Paper Reading List (Updated Regularly)

Metric Learning

SoftTriple Loss: Deep Metric Learning Without Triplet Sampling
- Proposes a method that performs classification and metric learning with a single loss. It was proven that smoothing the triplet loss leads to cross entropy (they are essentially the same).
Visual Explanation for Deep Metric Learning
- Visualization of metric learning models
Embedding Expansion: Augmentation in Embedding Space for Deep Metric Learning
- By applying several simple rule-based optimizations to mining, accuracy improvements were confirmed across all distance loss functions.
Moving in the Right Direction: A Regularization for Deep Metric Learning
- Compares regularization techniques for deep metric learning and discusses the risks of triplet loss.
Deep Metric Learning via Adaptive Learnable Assessment
- Replaces mining rules with a learning-based approach and adopts an episode-based training scheme.

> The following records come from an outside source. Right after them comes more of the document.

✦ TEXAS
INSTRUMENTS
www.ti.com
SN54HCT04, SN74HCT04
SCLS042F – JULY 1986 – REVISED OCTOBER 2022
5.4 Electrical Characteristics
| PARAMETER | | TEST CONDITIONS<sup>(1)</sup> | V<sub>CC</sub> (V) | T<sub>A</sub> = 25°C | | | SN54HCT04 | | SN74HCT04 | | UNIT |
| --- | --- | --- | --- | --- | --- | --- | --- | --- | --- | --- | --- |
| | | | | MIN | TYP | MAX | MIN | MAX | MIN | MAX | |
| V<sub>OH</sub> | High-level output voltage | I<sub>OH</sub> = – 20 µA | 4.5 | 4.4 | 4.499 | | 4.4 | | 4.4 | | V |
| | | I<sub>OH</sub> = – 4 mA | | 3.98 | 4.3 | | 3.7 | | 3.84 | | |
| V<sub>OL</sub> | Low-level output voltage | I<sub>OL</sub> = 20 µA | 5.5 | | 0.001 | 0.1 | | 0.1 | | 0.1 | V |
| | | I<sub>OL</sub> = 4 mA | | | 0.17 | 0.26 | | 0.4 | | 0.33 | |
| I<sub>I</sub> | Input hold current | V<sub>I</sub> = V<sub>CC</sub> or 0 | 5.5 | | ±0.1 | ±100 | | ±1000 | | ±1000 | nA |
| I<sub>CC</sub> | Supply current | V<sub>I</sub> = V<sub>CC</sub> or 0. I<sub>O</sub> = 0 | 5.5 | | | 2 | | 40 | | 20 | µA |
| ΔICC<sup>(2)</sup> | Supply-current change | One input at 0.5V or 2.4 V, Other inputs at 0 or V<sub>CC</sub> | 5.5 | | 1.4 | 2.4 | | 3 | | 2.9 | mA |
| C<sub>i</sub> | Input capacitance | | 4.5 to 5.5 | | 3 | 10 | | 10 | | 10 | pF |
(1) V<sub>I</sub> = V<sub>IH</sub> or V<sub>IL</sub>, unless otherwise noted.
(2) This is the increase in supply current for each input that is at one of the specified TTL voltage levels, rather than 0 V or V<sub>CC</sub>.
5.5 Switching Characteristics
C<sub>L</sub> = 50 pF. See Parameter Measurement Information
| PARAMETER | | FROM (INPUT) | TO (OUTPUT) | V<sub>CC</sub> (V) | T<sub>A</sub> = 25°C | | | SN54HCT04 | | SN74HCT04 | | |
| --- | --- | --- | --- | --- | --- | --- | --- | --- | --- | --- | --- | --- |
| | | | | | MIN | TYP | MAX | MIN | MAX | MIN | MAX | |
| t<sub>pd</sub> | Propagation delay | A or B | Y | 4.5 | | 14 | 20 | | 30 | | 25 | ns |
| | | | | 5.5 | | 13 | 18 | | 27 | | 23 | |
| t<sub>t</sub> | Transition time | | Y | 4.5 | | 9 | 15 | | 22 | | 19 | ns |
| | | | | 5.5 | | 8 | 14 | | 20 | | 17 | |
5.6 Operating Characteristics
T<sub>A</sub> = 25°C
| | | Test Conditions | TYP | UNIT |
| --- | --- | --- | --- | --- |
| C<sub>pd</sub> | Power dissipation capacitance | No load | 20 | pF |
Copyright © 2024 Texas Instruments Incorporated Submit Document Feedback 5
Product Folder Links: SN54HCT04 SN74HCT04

Spatiotemporal Contrastive Video Representation Learning
- Applies SimCLR to video classification tasks; would like to incorporate this.
Predicting Video with VQVAE
- Achieves 65% on Kinetics-600; a teacher_forcing-like approach is possible.
Is Space-Time Attention All You Need for Video Understanding?
- A Transformer-based video classifier with many novel aspects.
VideoMix: Rethinking Data Augmentation for Video Classification
- Proposes VideoMix, a new data augmentation for video action recognition. The T-VideoMix method seems applicable.
TSM: Temporal Shift Module for Efficient Video Understanding
- Addresses the problem of 3D CNNs being too heavy by inserting a TSM module into 2D CNNs as a substitute. TSM has zero parameters, so the complexity remains that of a 2D CNN.

Improved Conditional VRNNs for Video Prediction
- Predicts unknown video frames using a Variational Recurrent Autoencoder. A typical RAE that is very simple -- the go-to approach for generation.
Video Prediction via Example Guidance
- Not finished reading; the first multimodal model for video future prediction.
Predictive Learning: Using Future Representation Learning Variational Autoencoder for Human Action Prediction
- Two-stream approach using RGB and Optical Flow.

Revisiting ResNets: Improved Training and Scaling Strategies
- Training and scaling strategies for ResNet.
An annotation-free whole-slide training approach to pathological classification of lung cancer types using deep learning
- Avoids image downscaling by using a Unified Memory (UM) mechanism and several GPU memory optimization techniques.
Prototypical Contrastive Learning of Unsupervised Representations
- EM algorithm-based clustering that modifies the distance function to make clusters harder to converge, thereby suppressing overfitting.